I was lucky enough to attend the Asian TYA Network Programme hosted by the Ricca Ricca Festa in Okinawa in July 2018. I attended as a guest of the festival and to present a seminar paper on my work co-creating with young audiences.
I found the meetings, discussions, seminars and post show critical reflection to be really well organised, inspiring and transferable. By transferable I mean that I will take experiences and insights from the network meeting and apply them in my own work and to my own networks in Europe. It is to the credit of the Ricca Ricca Festa and the organisers in Okinawa that such a diverse and interesting group of artist and cultural workers were able to come together and exchange and interact so well.
Performances – seeing the work and talking about it:
The Ricca Ricca Festa presented a variety of high quality work from all over the world and enabled and supported the Asian TYA delegates to see a selection of this work and talk with the artists who had performed / created it. What a wonderful gift that was! We were quite a large group so sometimes split up to see different performances and then came back together to discuss what we had seen. This process was very well planned and supported. We saw work from Scotland, Japan, Russia, Ukraine, Germany, and Denmark. As a group from different backgrounds, traditions and trainings this opportunity to exchange views and perceptions was very precious. The working language of these discussions was English which was very good for me but perhaps a challenge for some of those taking part?

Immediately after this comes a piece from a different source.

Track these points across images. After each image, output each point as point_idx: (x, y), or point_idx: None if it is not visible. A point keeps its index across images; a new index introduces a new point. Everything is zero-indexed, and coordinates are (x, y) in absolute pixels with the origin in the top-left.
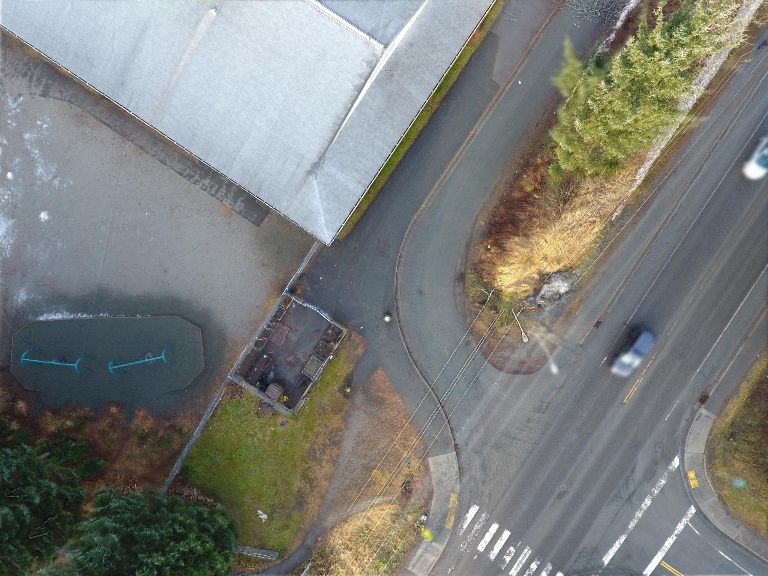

I am not sure that there is a way around this but at times and for some this was a source of some frustration. Translation and the pursuit of precision sometimes slowed down an often complex and heart felt discussion. Given the limits of time and space this was dealt with really well by delegates and organisers. Due to the diverse nature of the group along with a very strong shared passion for our work we could have spent very much more time discussion work and understanding varied perceptions of it. I was fascinated by the debates at various times about quality and process. Perhaps a future purpose of the network can be to continue these debates?
Art and the City – cultural inclusion – Seminar
Part of the meeting was dedicated to detailed presentations and discussion of some key issues. I presented a short seminar paper on my own work with NIE in the UK and Europe focusing on the work I have made that was co-created with children and part of the making process.
This part of the TYA Network programme was very well organised and structured. There was a wide range of presentations all approaching key issues for cultural workers: funding, networks, inclusion, national and regional issues and differences, examples of best practice, cultural policy, network building. It would be interesting to develop this debate to embrace a more complex exploration of the tension between capacity and quality, both were discussed in these sessions and form a major element of the debate around TYA internationally.
These events presented a range of experience and examples to wide audience and provoked some lively and in depth debate amongst the participants.
The concluding plenary session attempted to pull all of these debates and conversations together and to help the participants to plan the next steps for the network. The solid foundations and connections made in previous years of the programme were built upon here and will perhaps bear fruit in the next years as the Asia TYA network develops and more fully defines itself.
Future network debate –
As a guest of the festival and of the network I did not make big contribution to this debate. I did share some perceptions and experiences from the TYA networks in the UK and Europe. It seems that the Asian TYA network is at a crossroads in terms of its funding and structure. Given the distances involved and the very different funding possibilities it might be hard for the network to survive. I felt that, given the excitement and dedication of some of the key people who met in Okinawa, a way forward would emerge. The network needs, in my opinion, to develop a clearer definition of its aims and boundaries. There was a key discussion about how the network encompassed very different traditions and methodologies.
Key questions / projects might be:
A definition of TYA in an Asian context.
The inclusion of theatre by and with children and young people as well as theatre for a young audience and the tension between these two approaches / practices.
Can Theatre for Young Audience and Theatre in Education and Theatre as Creative Learning be supported in the same network.
The network is just at the beginning and the possibilities and opportunities are huge. It was a great pleasure and honour to be part of this meeting in 2018.